Today’s school leavers have higher levels of financial literacy than adults aged 19-39, suggesting that financial education in English secondary schools is having a positive impact.

The finding comes from free-for-life credit report and score provider, who tested over 1,000 people in England on their personal finance skills with a mock GSCE financial literacy exam. The experiment compared recent secondary school leavers with older generations.

In 2014, the government made financial education a compulsory element of the National Curriculum in England. The 16-year olds of the ‘Class of 2018’ have therefore received four years of financial education and the results from Noddle’s study suggest that the government’s decision is having a positive effect on young people’s money skills.

Overall, 16-year olds achieved more A grades in the mock GCSE financial literacy exam than Millennials (42% vs 36%). They also achieved better average scores (5.8 marks out of 10 vs 5.3 marks out of 10) and were less likely to get the very lowest grades, E or below (17% vs 25%).

The mock paper used in the research looked to gauge people’s understanding of key financial principles, as well as test their grasp of basic maths in the context of typical money scenarios. Questions included calculating the best interest rates, analysing the impact of inflation, understanding the difference between good and bad debt and picking the right multi-buy deal in a supermarket.

Out of all the age groups, Millennials fared the worst on the exam – with 36 percent failing the personal finance test (D or below). A quarter (25%) got an E grade or lower and 61 percent couldn’t correctly answer a question on what a credit score was. This is despite 46 percent saying that their education taught them about credit scores.

Over half (56%) of Millennials say they find it hard to make decisions about their personal finances, which is the highest among all age groups. This generations’ poor performance on the test, and difficulty making financial choices, adds further weight to the government’s decision to include financial education on the National Curriculum – and potentially helps younger generations avoid these same issues.

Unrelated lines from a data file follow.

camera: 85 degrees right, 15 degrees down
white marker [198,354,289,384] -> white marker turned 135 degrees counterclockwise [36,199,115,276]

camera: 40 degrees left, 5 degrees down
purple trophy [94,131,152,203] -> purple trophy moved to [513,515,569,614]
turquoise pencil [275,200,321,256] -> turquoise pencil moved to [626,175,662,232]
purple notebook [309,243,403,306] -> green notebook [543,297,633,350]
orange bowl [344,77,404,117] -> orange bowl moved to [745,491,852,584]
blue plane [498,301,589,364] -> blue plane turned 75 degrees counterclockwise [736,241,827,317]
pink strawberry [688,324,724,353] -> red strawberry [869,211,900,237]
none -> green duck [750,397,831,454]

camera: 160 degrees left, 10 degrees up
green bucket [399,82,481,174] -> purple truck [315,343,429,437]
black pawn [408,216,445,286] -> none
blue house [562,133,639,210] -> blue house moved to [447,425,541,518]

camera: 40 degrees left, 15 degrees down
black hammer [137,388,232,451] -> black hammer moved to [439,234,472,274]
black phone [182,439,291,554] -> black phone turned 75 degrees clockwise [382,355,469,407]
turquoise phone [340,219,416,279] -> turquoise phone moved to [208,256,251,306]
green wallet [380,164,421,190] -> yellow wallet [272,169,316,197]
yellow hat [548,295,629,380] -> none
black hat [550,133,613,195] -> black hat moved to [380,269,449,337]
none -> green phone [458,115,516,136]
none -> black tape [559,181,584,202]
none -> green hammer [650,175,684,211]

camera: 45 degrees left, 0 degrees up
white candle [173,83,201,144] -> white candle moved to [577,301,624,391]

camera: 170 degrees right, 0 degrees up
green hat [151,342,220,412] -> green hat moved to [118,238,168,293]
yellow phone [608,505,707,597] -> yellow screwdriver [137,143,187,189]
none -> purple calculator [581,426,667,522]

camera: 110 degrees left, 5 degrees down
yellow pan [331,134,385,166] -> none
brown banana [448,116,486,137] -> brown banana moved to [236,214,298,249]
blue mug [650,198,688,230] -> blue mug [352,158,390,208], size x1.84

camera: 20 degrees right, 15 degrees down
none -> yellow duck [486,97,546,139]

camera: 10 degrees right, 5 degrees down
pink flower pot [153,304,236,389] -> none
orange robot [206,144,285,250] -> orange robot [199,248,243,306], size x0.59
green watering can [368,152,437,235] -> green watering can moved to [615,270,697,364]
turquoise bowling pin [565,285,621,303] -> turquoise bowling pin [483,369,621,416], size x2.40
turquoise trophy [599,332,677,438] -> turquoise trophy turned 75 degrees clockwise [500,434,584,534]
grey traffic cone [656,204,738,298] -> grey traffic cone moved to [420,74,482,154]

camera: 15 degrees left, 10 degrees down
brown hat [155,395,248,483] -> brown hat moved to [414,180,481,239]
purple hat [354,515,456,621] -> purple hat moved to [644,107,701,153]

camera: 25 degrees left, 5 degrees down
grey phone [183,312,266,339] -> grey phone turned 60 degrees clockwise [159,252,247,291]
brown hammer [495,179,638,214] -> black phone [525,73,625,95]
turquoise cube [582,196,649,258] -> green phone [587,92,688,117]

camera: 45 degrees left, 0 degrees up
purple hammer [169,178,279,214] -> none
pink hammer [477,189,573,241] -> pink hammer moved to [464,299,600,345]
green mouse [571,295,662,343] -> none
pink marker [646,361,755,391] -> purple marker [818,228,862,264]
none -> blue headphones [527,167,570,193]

At the other end of the table, Baby Boomers or those aged 50 – 65, performed very well on the mock GCSE financial literacy exam. On average, they scored a B grade (or 6.7 marks out of 10). They also had the highest number of people who achieved an A or above (59%).

Baby Boomers were the least likely to agree that they find it hard making financial decisions (14%). However, only 16 percent believe that their education prepared them to make the right money choices in adulthood. This suggests that it’s not just education that plays an important role in financial literacy; experience helps too.

Jacqueline Dewey, Managing Director, said: “It’s really encouraging to see that 16-year olds performed well in the mock GCSE exam; four years after the government introduced the mandatory requirement for financial education. It proves that younger generations are likely to be well equipped to make good financial decisions, which will help them later in life when it comes to managing their money and using credit – like loans and mortgages – responsibly.”

“Although the study suggests that financial education is having a positive impact on younger generations’ prospects, it has highlighted an area of concern. Namely that there are many adults – primarily Millennials – who have not benefitted from financial education in secondary school and, as a result, have lower levels of financial literacy.”

“Furthermore, in some circumstances, these adults thought they knew more about personal finance than they did in practice. This was the case with credit scores, where many incorrectly answered the exam question – despite saying they were taught about them at school.”